Solar concentrator company Sunrgi is planning to undercut conventional grid electricity prices within twelve months, using the same solar technology designed for satellites.

Sunrgi is planning a technology combining solar concentrators with space-class solar technology based on germanium - which, it claims, will produce energy costing five cents per kilowatt hour when amortised over 20 years. The company would not reveal the initial investment required in the equipment, which will be initially sold to utilities and large-scale industrial organisations.

The technology, which uses lenses to focus sunlight onto solar material, has an efficiency of 37.5 per cent - the company said - compared to around 15 per cent for conventional crystalline solar panels. With sunlight generating 1MW per square metre, that means it can harvest 375 watts, said Sunrgi CEO Paul Sidlo.

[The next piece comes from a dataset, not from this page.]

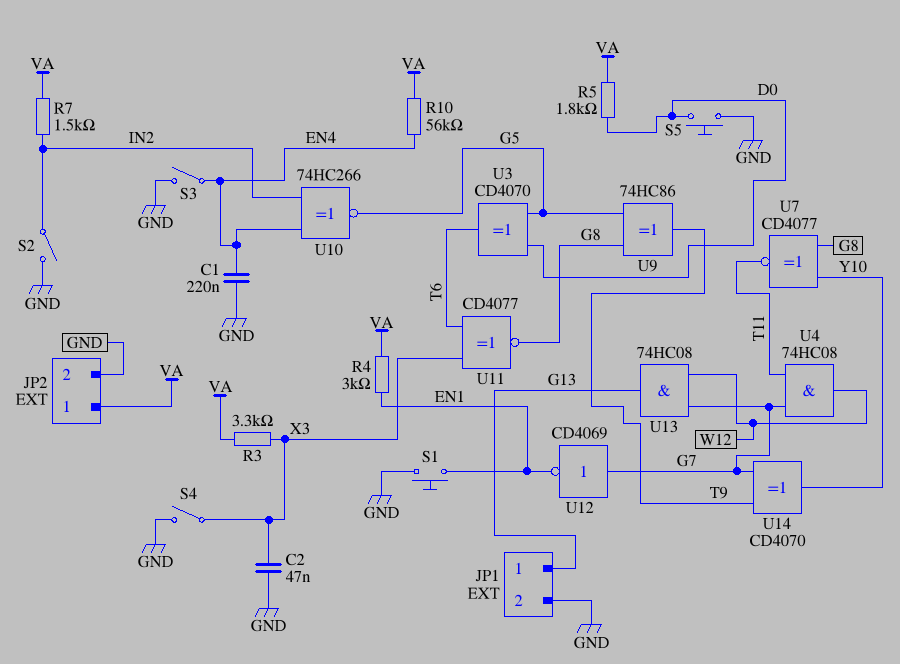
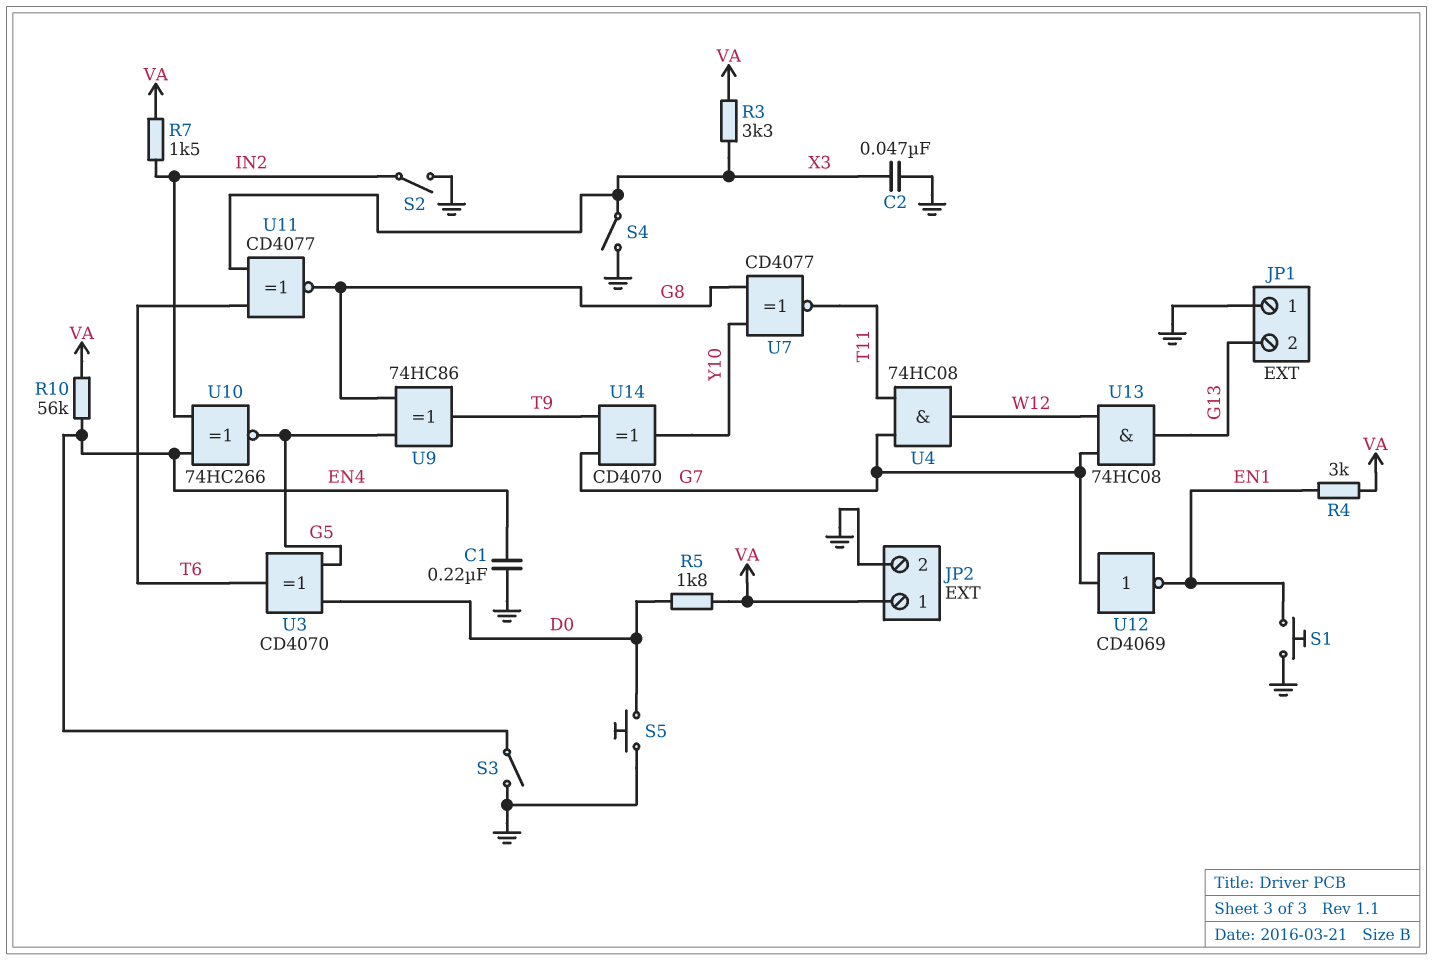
JP1 pin 1: G13 -> GND
JP1 pin 2: GND -> G13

The company is using solar chips from Boeing Spectrolabs as the basis for the solar concentrator system. Spectrolabs has previously been credited with developing high-efficiency multi-junction solar material. The lenses used by the company will focus the power of 2,000 suns onto the solar material, said Sidlo, creating temperatures of 3,400 degrees.

He added that the technology rests on two key pieces of intellectual propery. Firstly, Sunrgi uses a proprietary cooling technology to stop the intense heat from the lenses vapourising the solar material.

"We have a nanomount on the back of the chip that has a tremendous ability to move thousands of thermal watts of energy away from the chip" - explained Sidlo. "It uses nanotechnology that we developed." Once removed from the chip by the nanotechnology, the heat eventually reaches an aluminium heat sink that can help to move it out of the solar array. In future versions, the company is considering harvesting the waste heat and converting it back into power.

The other proprietary technology is a tracking system that will minutely adjust the array's position to track the sun - increasing the energy that a unit will be able to harvest from the sun on a daily basis.

The company said it hopes to begin commercial production in within 12 to 15 months.